The Pain that Plagues Creation

Just yesterday I was listening to an old song (from the eighties) by Mark Heard, called “The Pain that Plagues Creation.” It’s very appropriate for Earth Day.

Mark Heard was what we might call an alternative Christian singer/songwriter, who was not quite in the mainstream. He died young, and Bruce Cockburn wrote and recorded a song about him called “The Strong Hand of Love” for a tribute album.

Here’s a recording of “The Pain that Plagues Creation,” and you can follow along with the lyrics below.

As this planet falls around the sun
Trapping us in the orbit
Creation groans in unison
Like a race of frightened orphans

The darkness of this raging storm
Is covering up our portals
But a yearning for the light is borne
In the heart of every mortal

Day to day we ache
With the pain that plagues creation
Night to night we lie awake
And await its restoration

Heaven knows our lonely ways
Heaven knows our sorrows
And Heaven knows things that we don’t know
And the joy of eternal tomorrows

But through this glass we dimly see
This world as it was made
Oh and the good we know must surely flow
From the heart of a kind Creator

Refrain

So hold on in this restless age
And do not fear your shadow
Your alternating tears and praise
Are prayers that surely will matter

Refrain

Mark Heard, “The Pain that Plagues Creation”
From the 1983 album Eye of the Storm
© 1983 Bug ’n Bear Music

New Earth Day

Yes, there is a pain that plagues creation—both human beings and the earth and its varied lifeforms. But the Bible envisions a great change coming, an end to pain when tears will be wiped away.

In the book of Revelation, John tells us: “Then I saw a new heaven and a new earth” (21:1). He sees the New Jerusalem (representing the renewed community of believers) descending from heaven, and he hears a voice from the throne declaring God’s permanent dwelling with us on earth, since the curse is removed.
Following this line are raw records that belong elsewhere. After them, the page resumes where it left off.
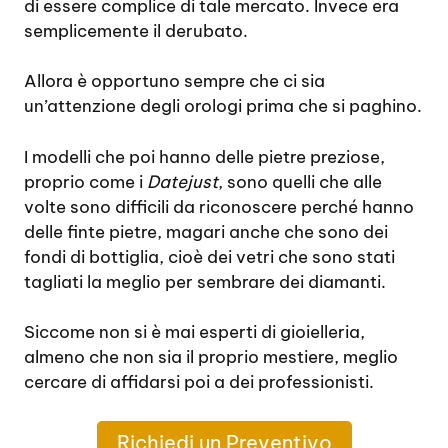
di essere complice di tale mercato. Invece era
semplicemente il derubato.
Allora è opportuno sempre che ci sia
un’attenzione degli orologi prima che si paghino.
I modelli che poi hanno delle pietre preziose,
proprio come i
Datejust
, sono quelli che alle
volte sono difficili da riconoscere perché hanno
delle finte pietre, magari anche che sono dei
fondi di bottiglia, cioè dei vetri che sono stati
tagliati la meglio per sembrare dei diamanti.
Siccome non si è mai esperti di gioielleria,
almeno che non sia il proprio mestiere, meglio
cercare di affidarsi poi a dei professionisti.
Richiedi un Preventivo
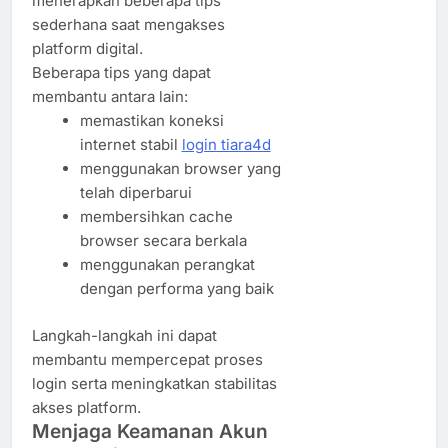
menerapkan beberapa tips
sederhana saat mengakses
platform digital.
Beberapa tips yang dapat
membantu antara lain:
memastikan koneksi
internet stabil
login tiara4d
menggunakan browser yang
telah diperbarui
membersihkan cache
browser secara berkala
menggunakan perangkat
dengan performa yang baik
Langkah-langkah ini dapat
membantu mempercepat proses
login serta meningkatkan stabilitas
akses platform.
Menjaga Keamanan Akun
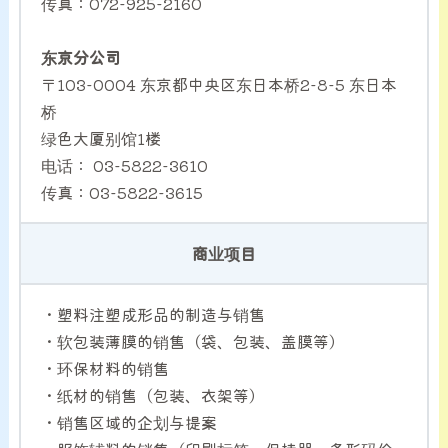
传真：072-925-2160
东京分公司
〒103-0004 东京都中央区东日本桥2-8-5 东日本
桥
绿色大厦别馆1楼
电话： 03-5822-3610
传真：03-5822-3615
商业项目
・塑料注塑成形品的制造与销售
・软包装薄膜的销售（袋、包装、盖膜等）
・环保材料的销售
・纸材的销售（包装、衣架等）
・销售区域的企划与提案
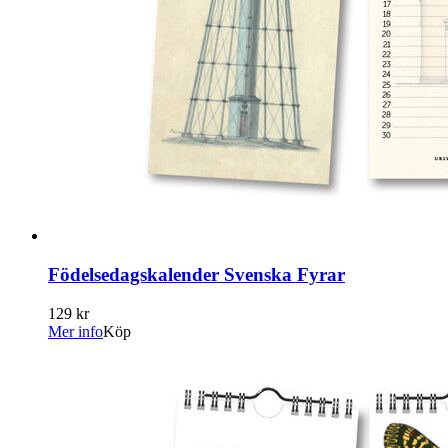
Födelsedagskalender Svenska Fyrar
129 kr
Mer info
Köp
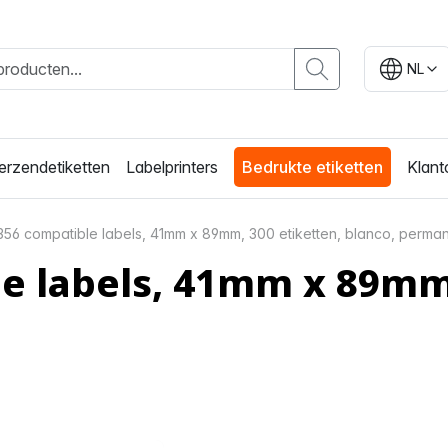
NL
erzendetiketten
Labelprinters
Bedrukte etiketten
Klant
356 compatible labels, 41mm x 89mm, 300 etiketten, blanco, perma
e labels, 41mm x 89mm,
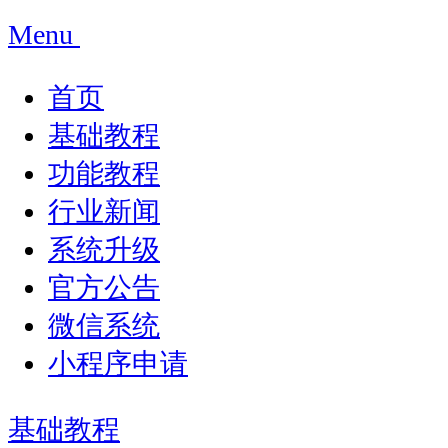
Menu
首页
基础教程
功能教程
行业新闻
系统升级
官方公告
微信系统
小程序申请
基础教程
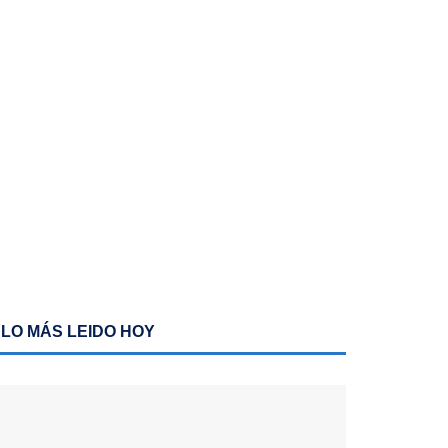
LO MÁS LEIDO HOY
Then comes the amazing announcement: “Behold, I am making all things new” (21:5).

For those (ancient or modern) who know the ruined earth, its hard to take this seriously; so the voice adds: “Write this, for these words are trustworthy and true.”

Since I’m preaching this Sunday at Community of the Savior (my home church), I’m aware that Revelation 21:1-6 is one of the scheduled lectionary readings, along with Acts 11:1-18, Psalm 148, and John 13:31-35.

It isn’t exactly clear how all these texts fit together—and it isn’t every week that those who organized the lectionary intended all four assigned texts to mutually illumine each other.

But in this case I think the lectionary texts fit together remarkably well.

And that’s what I’m going to try and communicate in my sermon for this Fifth Sunday of Easter (a.k.a. Earth Day Sunday).

And for my Jewish readers this Friday afternoon, Shabbat Shalom!